We considered buying a used one, on the theory that “you lose thousands of dollars in value just driving it off the lot”, but eventually concluded it doesn't apply in our case. Why? First, because used low-mileage Odysseys are harder to find and more expensive than you’d think. Almost by definition, a two or three year old car will have tens of thousands of miles on it, yet unbelievably the prices are only a few thousand dollars lower. Since we plan to own it for a long time (at least seven years, which is how long we owned the last one), the difference in remaining warranty coverage practically pays for the depreciation. I really wish we had bought a Japanese minivan the first time. The price when you buy a car is not nearly as important as the resale value when you ultimately sell it, and Hondas hold up so well they easily justify any extra cost.

Here's what else I learned in the experience.

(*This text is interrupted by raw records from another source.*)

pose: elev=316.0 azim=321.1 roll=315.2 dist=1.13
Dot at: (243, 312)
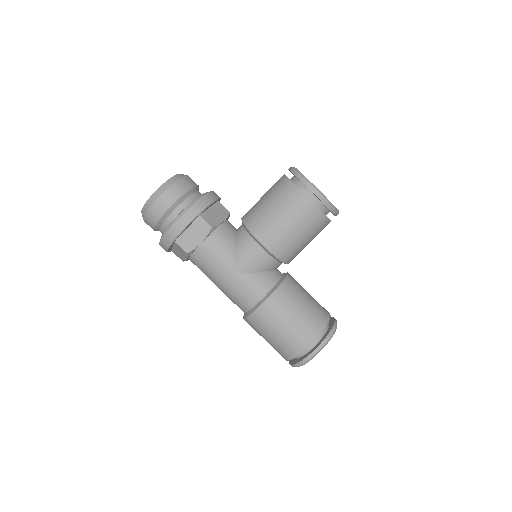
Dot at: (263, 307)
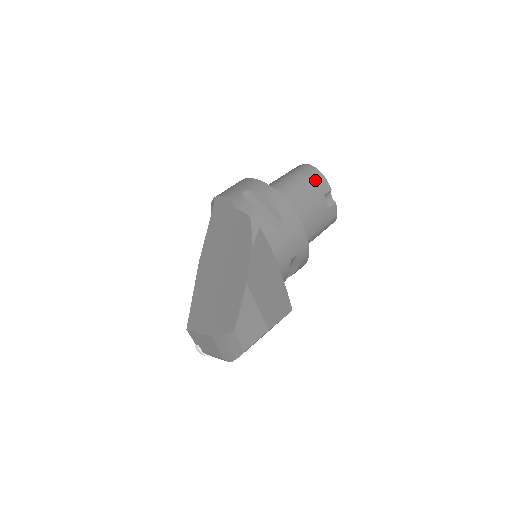
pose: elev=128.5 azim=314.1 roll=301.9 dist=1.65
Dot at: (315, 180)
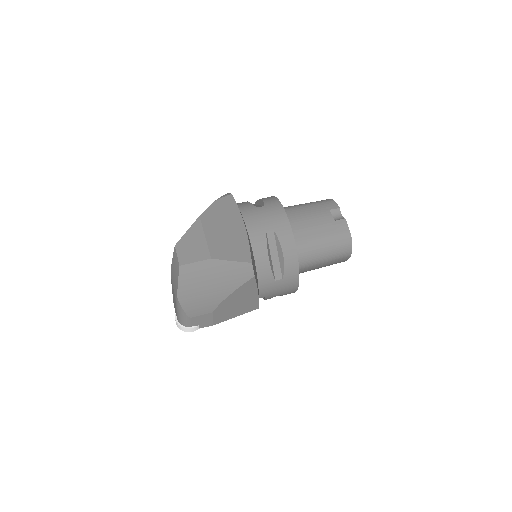
Dot at: (322, 202)
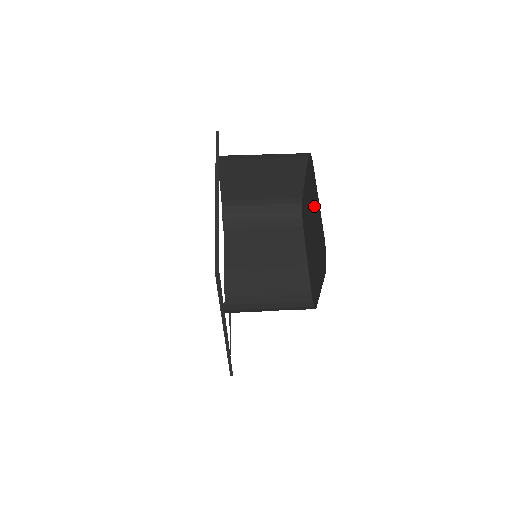
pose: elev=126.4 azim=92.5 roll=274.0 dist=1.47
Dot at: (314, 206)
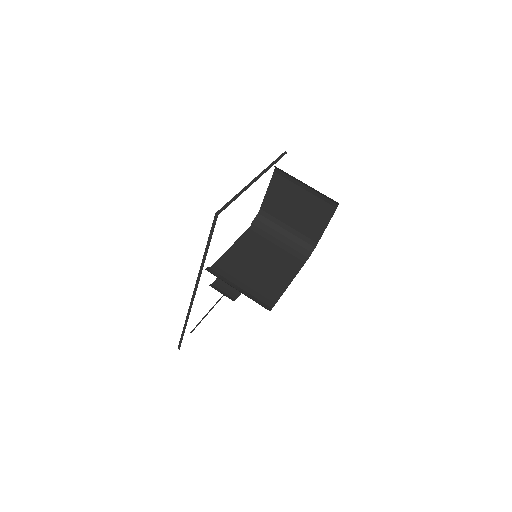
Dot at: occluded
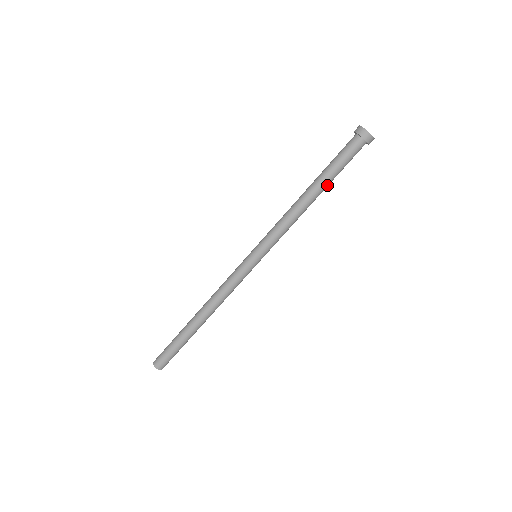
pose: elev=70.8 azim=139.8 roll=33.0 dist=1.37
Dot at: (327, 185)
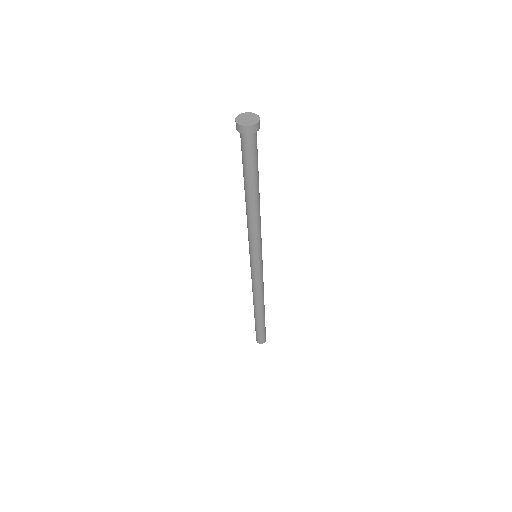
Dot at: (258, 182)
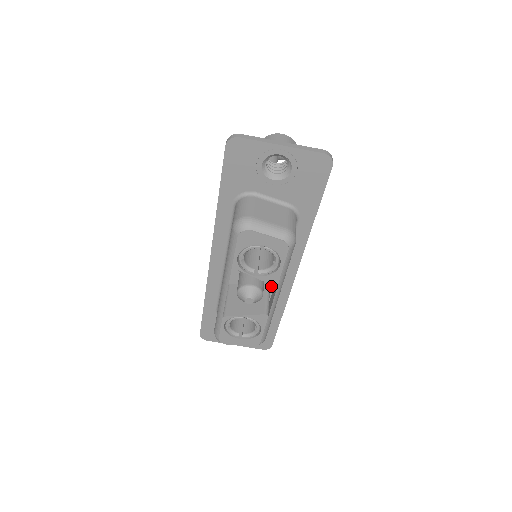
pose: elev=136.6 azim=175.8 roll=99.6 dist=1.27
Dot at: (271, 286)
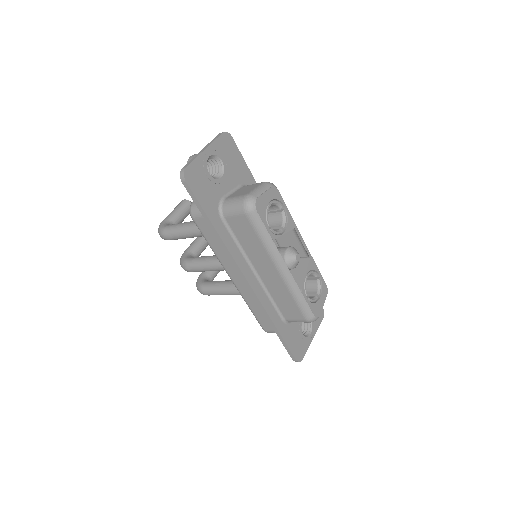
Dot at: occluded
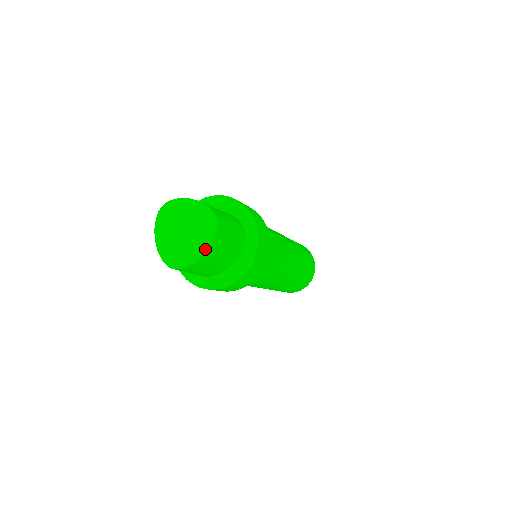
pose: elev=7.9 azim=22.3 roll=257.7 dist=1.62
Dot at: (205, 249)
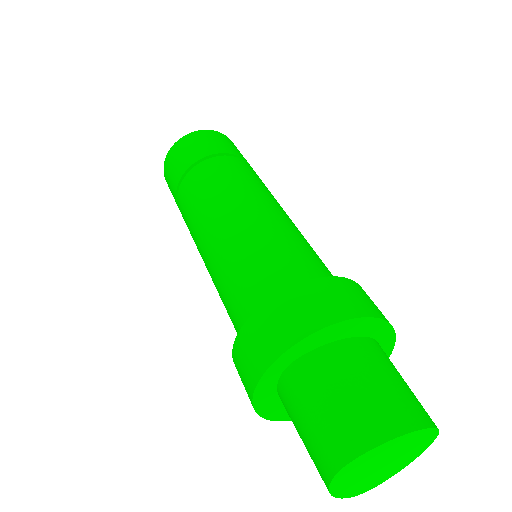
Dot at: occluded
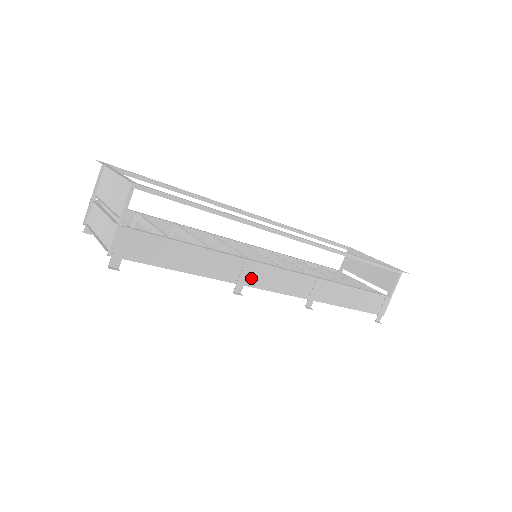
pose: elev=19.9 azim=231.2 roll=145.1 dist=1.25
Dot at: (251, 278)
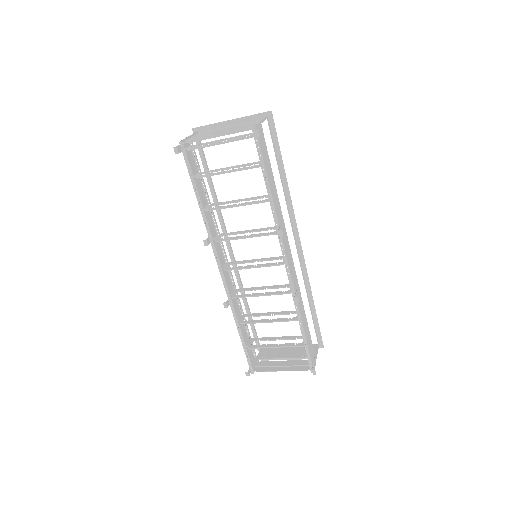
Dot at: occluded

  • Don’t bother with Consumer Reports' car buying service. Their reports had the same invoice prices that are posted for free at http://www.edmunds.com
  • Definitely read the Edmunds article written by a journalist who worked at a car dealership undercover. Gives you a whole different perspective on how sleazy car dealers can be.
  • CostCo is not a good deal. Their no-hassle car-buying club gives a standard discount that in our case worked out to about $1500 above invoice. We were able to get $500 above invoice through normal Internet channels.
  • Sell your old car yourself. I found Expo Live to be a reasonable way to generate hits and with some effort you'll get a lot more money than the dealer will give you. If that's too much hassle, at least do yourself the favor of convincing the dealer that you are willing to make that be your alternative if he doesn't give a good deal.
  • Get a Japanese car. Nothing else comes close to the reliability and resale value.


    Anyway, we are very proud of our new Odyssey and now understand why you see so many of them on the road.